Une jeune chercheuse décède de la maladie de la vache folle après un accident de service

Publié le 01 Juillet 2019 à 14h34 par Agathe Boussard, journaliste santé
Âgée de 33 ans, la scientifique Emilie Jaumain Houel est morte lundi 24 juin de la maladie de la vache folle. La contamination remonte à 2010 lors d’une expérimentation dans un laboratoire de l’INRA, l’Institut de Recherches agronomiques, en région parisienne.

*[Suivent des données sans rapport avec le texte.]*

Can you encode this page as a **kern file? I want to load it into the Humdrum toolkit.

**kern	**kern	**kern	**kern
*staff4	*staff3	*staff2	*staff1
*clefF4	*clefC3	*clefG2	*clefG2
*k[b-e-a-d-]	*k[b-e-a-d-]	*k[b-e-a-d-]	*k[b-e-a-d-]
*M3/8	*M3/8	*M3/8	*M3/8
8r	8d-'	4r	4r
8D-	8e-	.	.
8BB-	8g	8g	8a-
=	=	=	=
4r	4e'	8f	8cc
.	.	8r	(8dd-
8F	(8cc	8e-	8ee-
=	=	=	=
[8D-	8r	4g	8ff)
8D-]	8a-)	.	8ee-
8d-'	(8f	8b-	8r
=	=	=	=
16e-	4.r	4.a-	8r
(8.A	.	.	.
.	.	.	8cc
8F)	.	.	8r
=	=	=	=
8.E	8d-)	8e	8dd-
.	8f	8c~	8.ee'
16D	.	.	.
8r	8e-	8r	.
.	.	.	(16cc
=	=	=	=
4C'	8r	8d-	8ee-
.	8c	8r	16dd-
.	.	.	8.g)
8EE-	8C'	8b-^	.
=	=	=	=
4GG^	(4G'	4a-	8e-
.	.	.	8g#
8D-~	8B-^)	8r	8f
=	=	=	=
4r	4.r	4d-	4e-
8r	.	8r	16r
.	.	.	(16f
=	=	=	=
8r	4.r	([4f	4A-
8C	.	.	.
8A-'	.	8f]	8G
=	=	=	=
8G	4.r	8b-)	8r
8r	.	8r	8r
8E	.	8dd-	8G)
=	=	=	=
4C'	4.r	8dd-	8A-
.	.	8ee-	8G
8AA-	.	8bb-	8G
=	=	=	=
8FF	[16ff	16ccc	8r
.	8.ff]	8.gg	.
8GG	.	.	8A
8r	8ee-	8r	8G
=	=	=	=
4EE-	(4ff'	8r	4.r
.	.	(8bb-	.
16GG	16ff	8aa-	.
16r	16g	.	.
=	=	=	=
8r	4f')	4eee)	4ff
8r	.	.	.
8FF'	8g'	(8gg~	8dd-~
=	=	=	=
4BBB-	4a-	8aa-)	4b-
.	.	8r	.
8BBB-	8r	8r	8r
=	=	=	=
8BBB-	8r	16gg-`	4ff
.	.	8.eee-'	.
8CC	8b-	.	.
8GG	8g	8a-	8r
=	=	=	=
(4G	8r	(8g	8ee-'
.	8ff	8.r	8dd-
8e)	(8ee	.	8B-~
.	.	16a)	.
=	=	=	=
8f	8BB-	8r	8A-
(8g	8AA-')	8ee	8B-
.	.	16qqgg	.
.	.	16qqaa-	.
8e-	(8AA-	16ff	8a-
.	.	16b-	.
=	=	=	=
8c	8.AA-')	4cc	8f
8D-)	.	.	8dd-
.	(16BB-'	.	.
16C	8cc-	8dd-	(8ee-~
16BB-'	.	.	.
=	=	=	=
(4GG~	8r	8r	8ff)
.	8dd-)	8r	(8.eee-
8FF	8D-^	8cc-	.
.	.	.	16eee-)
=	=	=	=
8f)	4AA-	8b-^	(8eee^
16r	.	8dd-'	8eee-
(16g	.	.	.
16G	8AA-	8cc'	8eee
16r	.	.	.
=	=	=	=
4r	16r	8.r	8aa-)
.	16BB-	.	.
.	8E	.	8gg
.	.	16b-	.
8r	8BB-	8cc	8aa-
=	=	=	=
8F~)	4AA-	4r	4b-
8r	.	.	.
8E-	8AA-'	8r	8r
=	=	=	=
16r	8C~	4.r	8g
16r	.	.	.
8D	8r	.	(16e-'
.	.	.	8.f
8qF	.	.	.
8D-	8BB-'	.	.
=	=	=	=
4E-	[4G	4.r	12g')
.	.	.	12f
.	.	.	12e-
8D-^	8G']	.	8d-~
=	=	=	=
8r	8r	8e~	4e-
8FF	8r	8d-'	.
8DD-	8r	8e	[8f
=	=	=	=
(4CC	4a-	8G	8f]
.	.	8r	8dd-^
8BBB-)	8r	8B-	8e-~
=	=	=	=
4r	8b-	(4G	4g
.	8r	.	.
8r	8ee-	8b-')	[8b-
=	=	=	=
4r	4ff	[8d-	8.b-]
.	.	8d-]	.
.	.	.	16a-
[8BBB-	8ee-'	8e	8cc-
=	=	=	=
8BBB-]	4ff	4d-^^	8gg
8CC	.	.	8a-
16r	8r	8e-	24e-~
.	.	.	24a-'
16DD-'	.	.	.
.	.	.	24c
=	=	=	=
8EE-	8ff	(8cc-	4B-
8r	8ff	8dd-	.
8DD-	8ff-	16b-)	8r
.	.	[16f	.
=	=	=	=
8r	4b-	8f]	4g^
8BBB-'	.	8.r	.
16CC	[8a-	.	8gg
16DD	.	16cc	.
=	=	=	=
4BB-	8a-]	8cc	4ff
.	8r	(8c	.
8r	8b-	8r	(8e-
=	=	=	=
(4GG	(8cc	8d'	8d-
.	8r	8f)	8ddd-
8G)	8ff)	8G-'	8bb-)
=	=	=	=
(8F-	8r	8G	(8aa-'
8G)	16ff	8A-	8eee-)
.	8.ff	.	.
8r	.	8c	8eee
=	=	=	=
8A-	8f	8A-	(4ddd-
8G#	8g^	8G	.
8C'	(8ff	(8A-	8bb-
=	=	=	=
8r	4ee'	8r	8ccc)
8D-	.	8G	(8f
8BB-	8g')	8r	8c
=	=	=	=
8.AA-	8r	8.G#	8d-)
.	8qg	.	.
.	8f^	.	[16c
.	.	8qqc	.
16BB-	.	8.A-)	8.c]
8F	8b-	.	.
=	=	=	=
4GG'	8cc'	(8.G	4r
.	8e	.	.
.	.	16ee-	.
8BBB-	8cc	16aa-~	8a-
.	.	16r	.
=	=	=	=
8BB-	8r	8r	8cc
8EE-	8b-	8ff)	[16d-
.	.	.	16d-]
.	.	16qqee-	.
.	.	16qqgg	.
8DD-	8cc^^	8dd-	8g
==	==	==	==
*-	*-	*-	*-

L’accident est survenu au sein de l’unité de recherche en virologie et immunologie moléculaire alors que la jeune femme travaillait sur les maladies dites à prions, et notamment sur la maladie de la vache folle, Creutzfeldt-Jakob. En manipulant un échantillon infecté, la jeune scientifique s’était alors coupée le doigt. Or, la variante humaine de la vache folle se transmettrait par le sang. Selon l’avocat de la famille de la jeune femme, Me Julien Bensimhon, la blessure d’Emilie est sans aucun doute à l’origine de son décès.

La maladie, incurable et très rare, est caractérisée par une dégénérescence du système nerveux central. Elle est due à un prion, une protéine naturellement présente dans le cerveau. Pour des motifs inexpliqués, cette protéine peut se replier et devenir pathogène. Troubles psychiques, de la parole, rigidité des muscles… les symptômes de Creutzfeldt-Jakob sont nombreux.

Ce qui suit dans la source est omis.